If sysdiff is used to create an inf file and the difference files are put in the directory tree, %OEM$, you can use the command sysdiff.exe /apply in a file named cmdline.txt located in $OEM$. If this is done, the OemPreinstall line in the unattend file must be set to "Yes". Windows NT 3.5.1 used the Windiff utility which is still available in NT 4.0, but Sysdiff is used for unattended installation while Windiff may be used to compare files.
Beginning an Install
To install from the hard drive:
- Copy i386 information from the i386 directory to a created i386 directory on the hard drive.
- Run Winnt.exe or win32.exe
- Nomally you will create three setup disks unless you skip this option.
- The installation will create a temporary $WIN_NT$~LS or ~BS directory. If this file is gone at the end of the installation, the installation was completed.
- When done you will reboot the system and the system will run 32 bit code.
Syntax:
sysdiff /snap [/log:logfile] snapshotfile
sysdiff /diff [/log:logfile] snapshotfile differencefile
sysdiff /inf [/u] snapshotfile oemroot
sysdiff /dump differencefile dumpfile
The "oemroot" location, above, is the directory with additional files and directories with custom installation. An emergency repair disk can be created at installation time or it can be made later using the RDISK.EXE utility.
To install over the network:
- The i386 directory must be in a shared network folder
Using Sysprep
Sysprep is used to prepare a Windows 2000 system hard disk for duplication. Sysprep can't be used on domain controllers. Duplication requirements that both the master and duplicated computers must have in common:
- Identical type hard drive controllers.
- Identical size hard drives.
- The same HAL must be used.
- Peripheral cards such as modems and video cards do not need to be identical, but drivers must be available for all computers.
Sysprep will remove any user specific information on the prepared hard drive. It strips the Security Identifiers (SIDs) from the disk before capturing the disk image. Once duplicated, the system that gets a copy of the disk generates its own SIDs for its objects.
- Create a Windows 2000 installation that you want copied (the master).
- Install any applications that are to be in the new system(s).
- Copy the administrator profile folder contents to the Default user profile folder and be sure the group, "everyone" can use the profile.
- Create a c:\sysprep directory and possibly a sysprep.inf file.

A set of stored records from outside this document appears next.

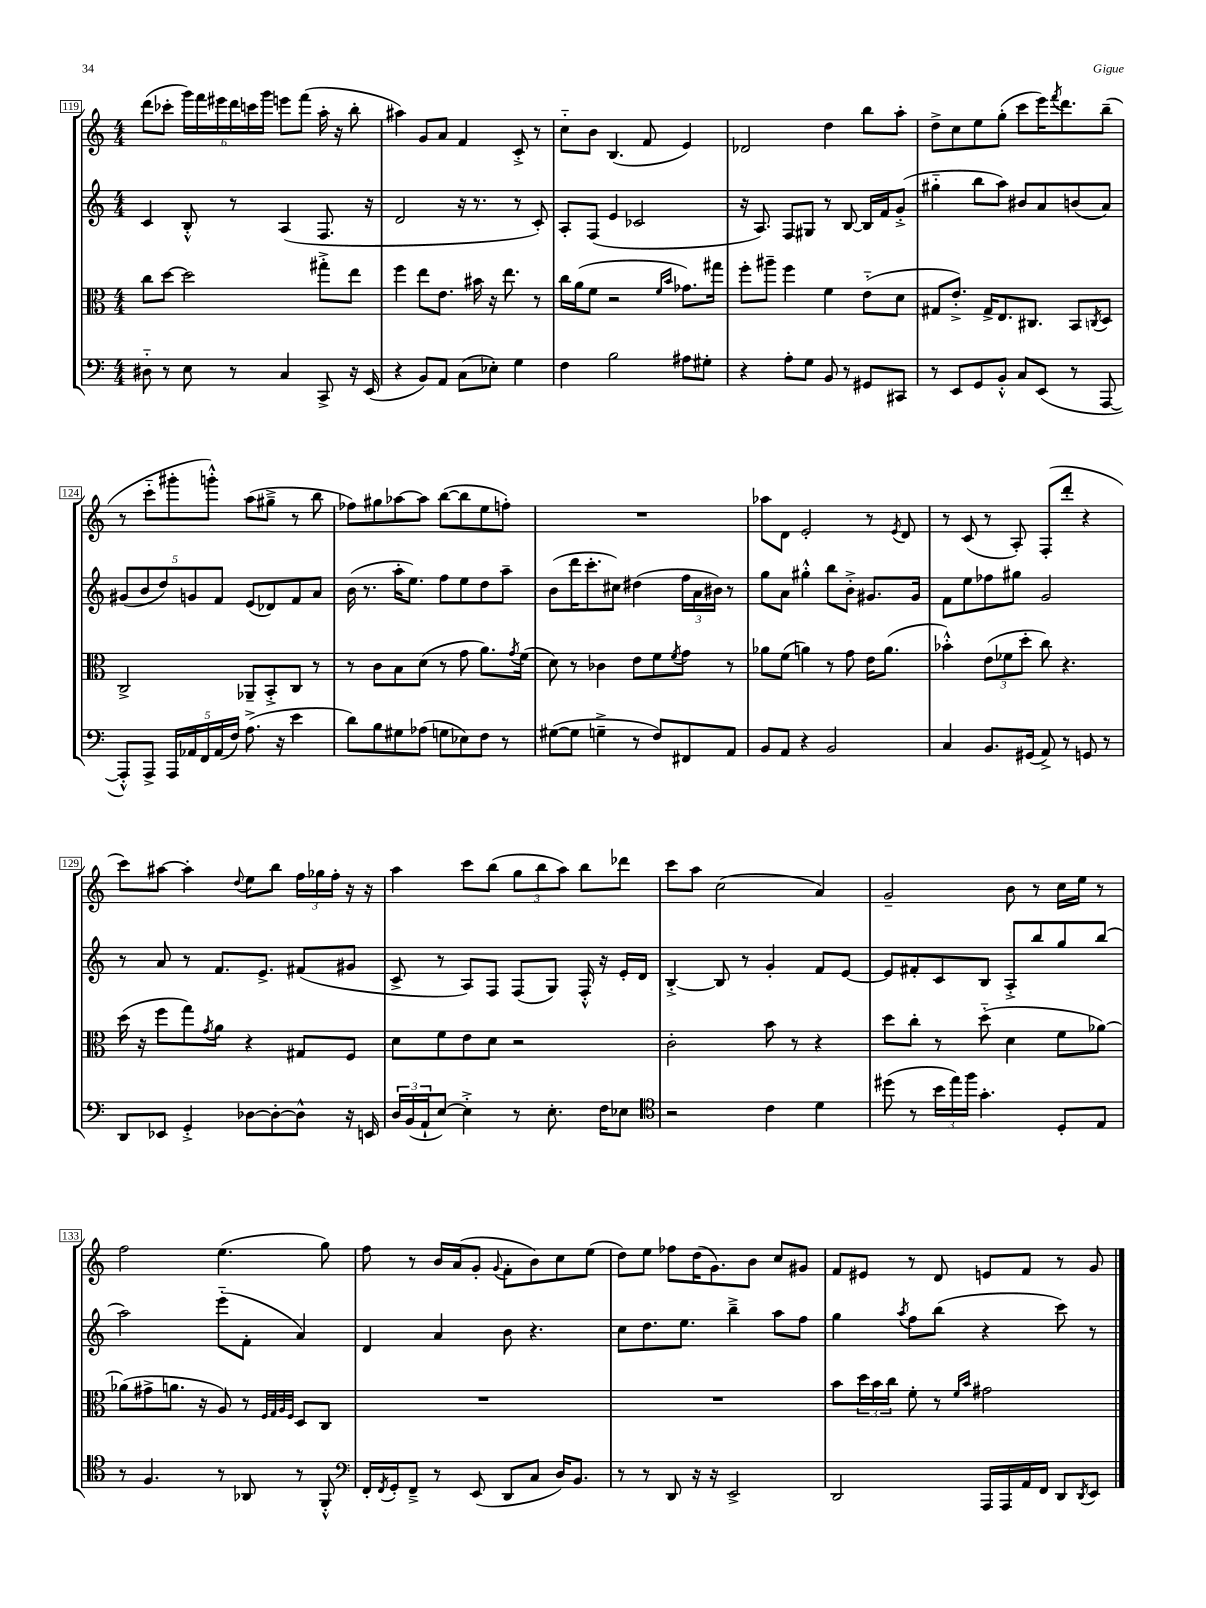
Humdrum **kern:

**kern	**kern	**kern	**kern
*part4	*part3	*part2	*part1
*staff4	*staff3	*staff2	*staff1
*clefF4	*clefC3	*clefG2	*clefG2
*k[]	*k[]	*k[]	*k[]
*M4/4	*M4/4	*M4/4	*M4/4
=119	=119	=119	=119
8D#X\	8cc\L	4c/	(8ddd\L
8r	[8dd\J	.	8ccc-X'\J
8E\	2dd\]	8B'^^/	24ggg\LL)
.	.	.	24fff\
.	.	.	24eee#X\
8r	.	8r	24ddd\
.	.	.	24cccn\
.	.	.	24ggg\JJ
4C/	.	(4A/	8eeen\L
.	.	.	(8fff\J
8CC^/	8gg#X'^\L	8.F/	16aa'\
.	.	.	16r
16r	8ee\J	.	8bb'\
(16EE/	.	16r	.
=120	=120	=120	=120
4r	4ff\	2d/	4aa#X\)
8BB/L)	8ee\L	.	8g/L
8AA/J	8.e\J	.	8a/J
(8C\L	.	16r	4f/
.	16b#X\	8.r	.
8E-X'\J)	16r	.	.
.	8.ee\	.	.
4G\	.	8r	8c'^/
.	8r	8c'/)	8r
=121	=121	=121	=121
4F\	16cc\LL	8A'/L	8cc\L
.	(16a\J	.	.
.	8f\J	(8F/J	8b\J
2B\	2r	4e/	(4.B/
.	.	2c-X/	.
.	.	.	8f/
.	16qqf/LL	.	.
.	16qqb/JJ	.	.
8A#X\L	8.g-X\L)	.	4e/)
8G#X'\J	.	.	.
.	16gg#X\Jk	.	.
=122	=122	=122	=122
4r	8ff'\L	16r	2d-X/
.	.	8.A/)	.
.	8aa#X~\J	.	.
8A'\L	4ff\	8F/L	.
8G\J	.	8G#X/J	.
8BB/	4f\	8r	4dd\
8r	.	[8B/	.
8GG#X/L	(8e\L	16B/LL]	8bb\L
.	.	16f/J	.
8CC#X/J	8d\J	(8g'^/J	8aa'\J
=123	=123	=123	=123
8r	8G#X/L	4gg#X\	8dd^\L
8EE/L	8.e'^/J)	.	8cc\
8GG/	.	8bb\L	8ee\
.	16G#^/KL	.	.
8BB'^^/J	8.E/	8aa\J)	(8gg'\J
8C/L	.	8b#X/L	8ccc\L
.	8.C#X/J	.	.
(8EE/J	.	8a/	16eee\K)
.	.	.	8qfff/
.	.	.	8.ddd\
8r	8BB/L	(8bn/	.
.	8qCn/	.	.
[8AAA/	8D/J	8a/J)	(8bb~\J
!!LO:LB:g=z
=124	=124	=124	=124
8AAA'^^/L])	2C^/	(10g#X/L	8r
.	.	10b/	.
8AAA^/J	.	.	8ccc\L
.	.	10dd/)	.
20AAA/LL	.	.	8ggg#X'\
20AA-X/	.	10gn/	.
20FF/	.	.	.
.	.	.	8gggn'^^\J)
(20AA-/	.	10f/J	.
20F/JJ)	.	.	.
(8.A^\	8AA-X~/L	(8e/L	(8aa\L
.	8BB'^/	8d-X/)	8gg#X~^\J
16r	.	.	.
4e\	8C/J	8f/	8r
.	8r	8a/J	8bb\
=125	=125	=125	=125
8d\L)	8r	(16b\	8ff-X\L)
.	.	8.r	.
8B\	8c\L	.	8gg#X\
8G#X\	8B\	16aa'\KL	[8aa-X\
.	.	8.ee\J)	.
(8A-X\J	(8d\J	.	8aa-\J]
8Gn\L	8r	8ff\L	([8bb\L
8E-X\)	8g\	8ee\	8bb\]
8F\J	8.a\L)	8dd\	8ee\
8r	.	8aa~\J	8ffn'\J)
.	8qg/	.	.
.	(16f\Jk	.	.
=126	=126	=126	=126
([8G#X\L	8d\)	(8b\L	1r
8G#\J]	8r	16ddd\K	.
.	.	8.ccc'\	.
4Gn~^\	4c-X\	.	.
.	.	8cc#X\J)	.
8r	8e\L	(4dd#X\	.
8F/L)	8f\	.	.
.	8qf/	.	.
8FF#X/	8g\J	24ff\LL	.
.	.	24a\	.
.	.	24b#X\JJ)	.
8AA/J	8r	8r	.
=127	=127	=127	=127
8BB/L	8a-X\L	8gg\L	8aa-X\L
8AA/J	(8f\J	8a\J	8d\J
4r	4an\)	4gg#X'^^\	2e'/
2BB/	8r	8bb\L	.
.	8g\	8b'^\J	.
.	16e\KL	8.g#X/L	8r
.	(8.a\J	.	.
.	.	.	8qe/
.	.	.	8d/
.	.	16g#/Jk	.
=128	=128	=128	=128
4C/	4b-X'^^\)	8f\L	8r
.	.	8ee\	(8c/
8.BB/L	(12e\L	8ff-X\	8r
.	12f-X\	.	.
.	.	8gg#X\J	8A'/)
.	12dd'\J	.	.
(16GG#X/Jk	.	.	.
8AA^/)	8cc\)	2g/	(8F'/L
8r	4.r	.	8ddd'/J
8GGn/	.	.	4r
8r	.	.	.
!!LO:LB:g=z
=129	=129	=129	=129
8DD/L	(16dd\	8r	8ccc\L)
.	16r	.	.
8EE-X/J	8ff\L	8a/	[8aa#X\J
4GG'^/	8gg\)	8r	4aa#'\]
.	8qg/	.	.
.	8a\J	8.f/L	.
.	.	.	8qqdd/
[8D-X\L	4r	.	8ee\L
.	.	8.e^/J	.
8D-'\_	.	.	8bb\J
8D-^^\J]	8G#X/L	(8f#X/L	24ff\LL
.	.	.	24gg-X\
.	.	.	24ff'\JJ
16r	8F/J	8g#X/J	16r
16EEn/	.	.	16r
=130	=130	=130	=130
24D/LL	8d\L	8c^/	4aa\
(24BB/	.	.	.
24AA`/J	.	.	.
[8E/J)	8f\	8r	.
4E'^\]	8e\	8A/L)	8ccc\L
.	8d\J	8F/J	(8bb\J
8r	2r	(8F/L	12gg\L
.	.	.	12bb\
8.E'\	.	8G/J)	.
.	.	.	12aa\J)
.	.	16F'^^/	8bb\L
16F\KL	.	16r	.
8E-X\J	.	16e'/LL	8ddd-X\J
.	.	16d/JJ	.
=131	=131	=131	=131
*clefC4	*	*	*
2r	2c'\	[4B'^/	8ccc\L
.	.	.	8aa\J
.	.	8B/]	(2cc\
.	.	8r	.
4c\	8b\	4g'/	.
.	8r	.	.
4d\	4r	8f/L	4a/)
.	.	[8e/J	.
=132	=132	=132	=132
(8dd#X\	8dd\L	8e/L]	2g~/
8r	8cc'\J	8f#X'/	.
24b\LL	8r	8c/	.
24ee\)	.	.	.
24ff\JJ	.	.	.
4.g'\	(8dd\	8B/J	.
.	4d\	8A'^/L	8b\
.	.	8bb/	8r
8D'/L	8f\L	8gg/	16cc\LL
.	.	.	16ee\JJ
8E/J	[8a-X\J)	(8bb/J	8r
!!LO:LB:g=z
=133	=133	=133	=133
8r	(8a-X\L]	2aa\)	2ff\
4.F/	8g#X^\	.	.
.	8.an\J	.	.
.	16r	.	.
8r	8A/)	(8eee\L	(4.ee\
8AA-X/	8r	8f'\J	.
.	32qqF/LLL	.	.
.	32qqG/	.	.
.	32qqA/	.	.
.	32qqF/JJJ	.	.
8r	8D/L	4a/)	.
8FF'^^/	8C/J	.	8gg\)
=134	=134	=134	=134
*clefF4	*	*	*
16FF'/LL	1r	4d/	8ff\
8qFF/	.	.	.
16GG'/J	.	.	.
8FF~^/J	.	.	8r
8r	.	4a/	16b/LL
.	.	.	(16a/J
(8EE/	.	.	8g'/J
.	.	.	8qqg/
8DD/L	.	8b\	8f'\L
8C/J	.	4.r	8b\)
16D/KL)	.	.	8cc\
8.BB/J	.	.	.
.	.	.	(8ee\J
=135	=135	=135	=135
8r	1r	8cc\L	8dd\L)
8r	.	8.dd\	8ee\J
8DD/	.	.	8ff-X\L
.	.	8.ee\J	.
16r	.	.	(16dd\K
16r	.	.	8.g\)
2EE^/	.	4bb~^\	.
.	.	.	8b\J
.	.	8aa\L	8cc/L
.	.	8ff\J	8g#X/J
=136	=136	=136	=136
2DD/	8b\L	4gg\	8f/L
.	24dd\L	.	8e#X/J
.	24b\	.	.
.	24cc\JJ	.	.
.	.	8qaa/	.
.	8f'\	8ff\L	8r
.	8r	(8bb\J	8d/
.	16qqf/LL	.	.
.	16qqb/JJ	.	.
16AAA/LL	2g#X\	4r	8en/L
16AAA/	.	.	.
16AA/	.	.	8f/J
16FF/JJ	.	.	.
8DD/L	.	8ccc\)	8r
8qDD/	.	.	.
8EE/J	.	8r	8g/
==	==	==	==
*-	*-	*-	*-
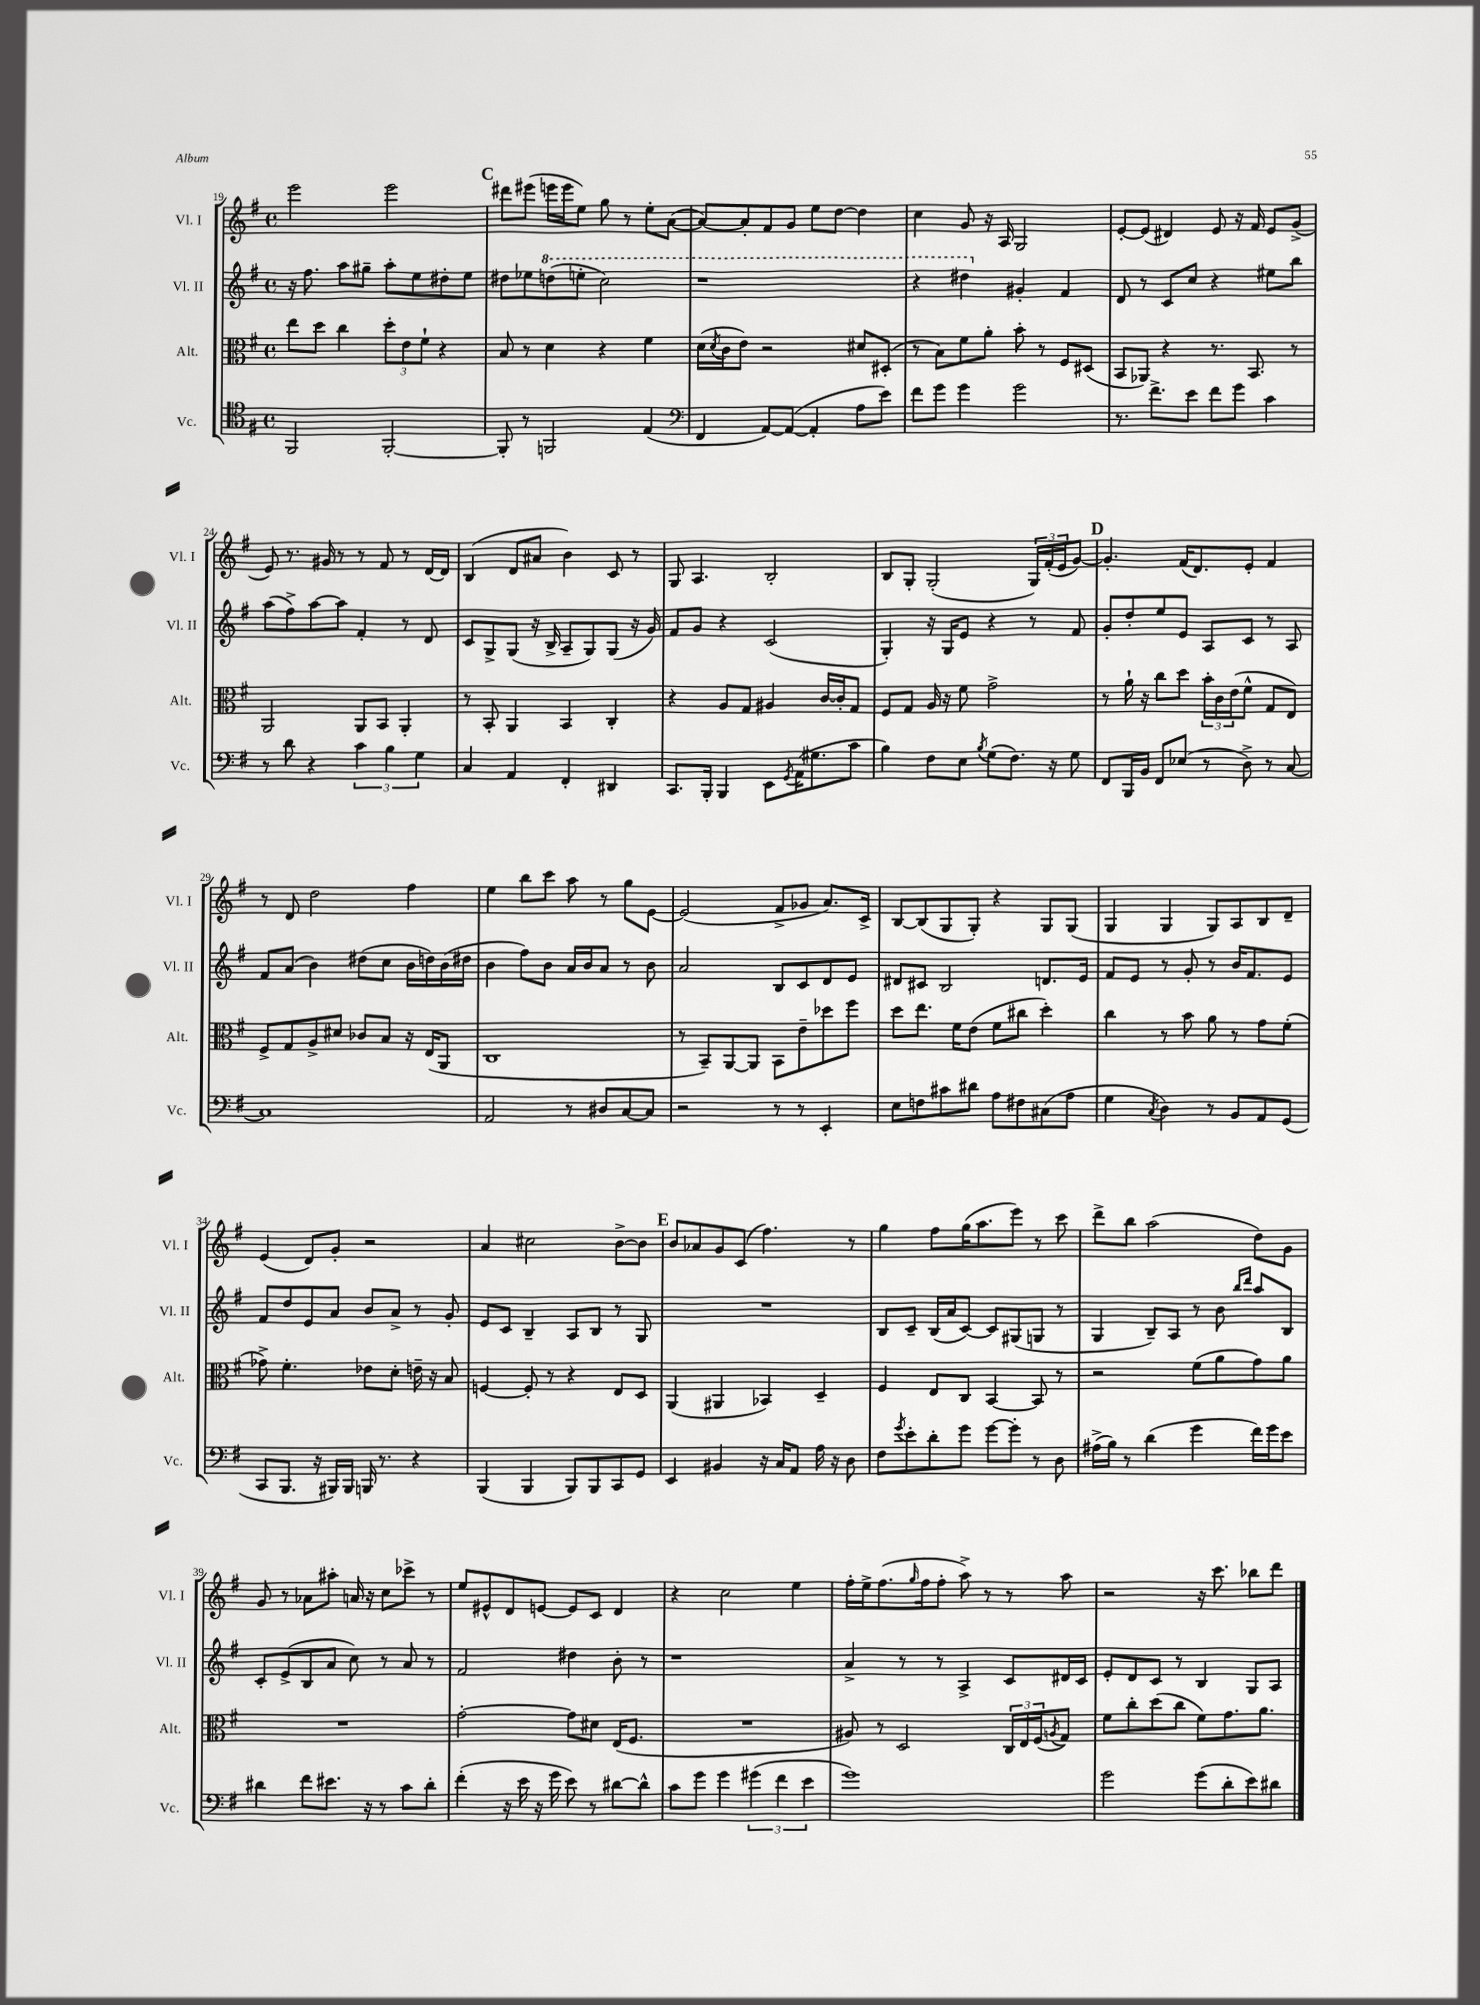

Copy setupc1.exe and sysprep.exe from the directory where Setup Manager is installed into the c:\sysprep folder.
- Use the Sysprep utility on the master computer hard drive, to prepare for duplication. Typing "sysprep /?" lists options, and "sysprep -pnp" causes the mini-setup program to run hardware detection on the duplicated computers.
- Use a vendor tool to duplicate the hard drive to target computers. Drive Image Pro from Power Quest will work.
- Boot the duplicated computers and enter user information when the mini-setup wizard runs.
The mini-setup wizard can be automated using a c:\sysprep\sysprep.inf file. Timezone, domain name or workgroup, network settings, display settings and additional settings may be preset.
Sysprep switches include:
- -quiet - No user interaction.
- -pnp - Detect PNP devices on systems the information is being sent to.
- -reboot - The new system will restart rather than shutdown.
- -nosidgen - NO security identifier (SID) is created on the new system.